Elsie Murray, 106; Mable Reberry, 105; Bessie Wyatt, 102; Alma Shydlowski, 100 and Ruth Compton, 100 are Mercy Villa’s five shining stars. Social Worker Dixie Alexander says that this is one of the few times Mercy Villa has had this many 100-year-old residents.
“These women are really interesting to talk with because they have such wonderful stories,” Alexander says. “If you just sit down and talk with them they will tell you all about the wars they have lived through, the Depression and their experiences with Native Americans.”
Ruth remembers when she was a young girl there were no concrete walkways and the best way to travel was by train. She remembers going into town and seeing Native Americans sitting on the wooden porches in front of the stores wrapped in blankets with feathers in their hair.
“Oklahoma wasn’t even a state at that time,” Ruth says.
While these women have lived through many different generations, moving into the technology age is probably the most unique.

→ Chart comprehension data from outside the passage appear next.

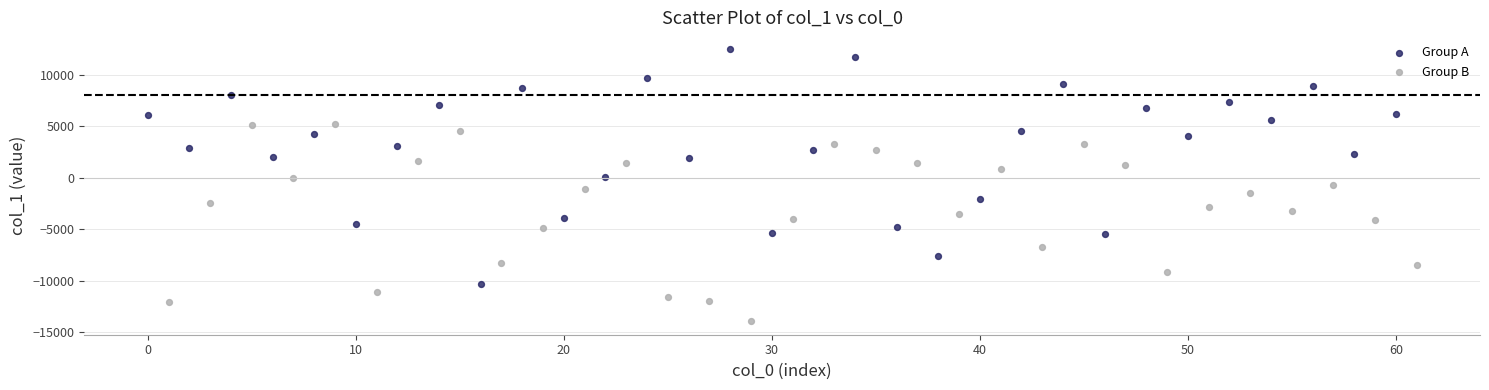

Which series contains the lowest Y value?

Group B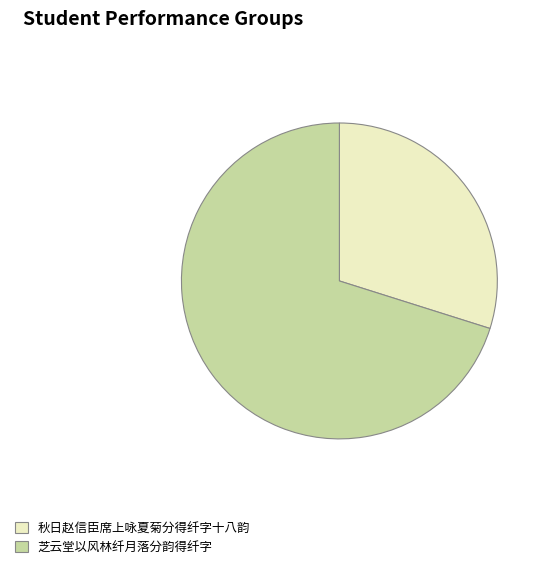

True or false: 秋日赵信臣席上咏夏菊分得纤字十八韵 accounts for 30% of the total.

True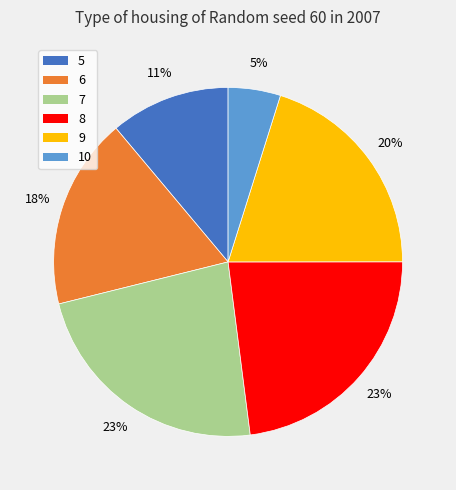

Which has a higher value, 10 or 7?

7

“They have stayed engaged with what family they have left by writing letters and some of them have e-mail. They don’t really understand the concept, but they look at it as a letter,” Alexander says.
Ruth gets up and walks the entire facility every day because she says she has to “keep moving.”
“I have to have some exercise. I just get out and walk up the first lane and then another,” Ruth says. “I usually go to the chapel every afternoon.”
Ruth says on her 100th birthday, she received a bag of candy and she had one piece and gave the rest to a little girl who comes to see her because “it is just not good to eat too much sweets.”
Nursing Director Judy Tiede, RNC, says living a longer-than-average life can be difficult, not just because of health reasons, but for personal ones as well.
“Sometimes that is their biggest fear is that they will out live their families and will be here alone,” Tiede says. “We are their family. They get a lot of family support from the family that are still here, but we fill in the gaps the rest of the time.”
Mercy Villa Administrator Don Swafford says it is such a warm feeling to interact with the life that these women have had. He says it is very inspiring to talk with them and their families.
“Some of their children are in their 80s. Being able to interact with them and hear their stories is almost educating. You get a sense of accomplishment by knowing you are helping them in this stage of their life,” Swafford says. “I think we will begin to see more people living into their hundreds as the medical field continues to grow.”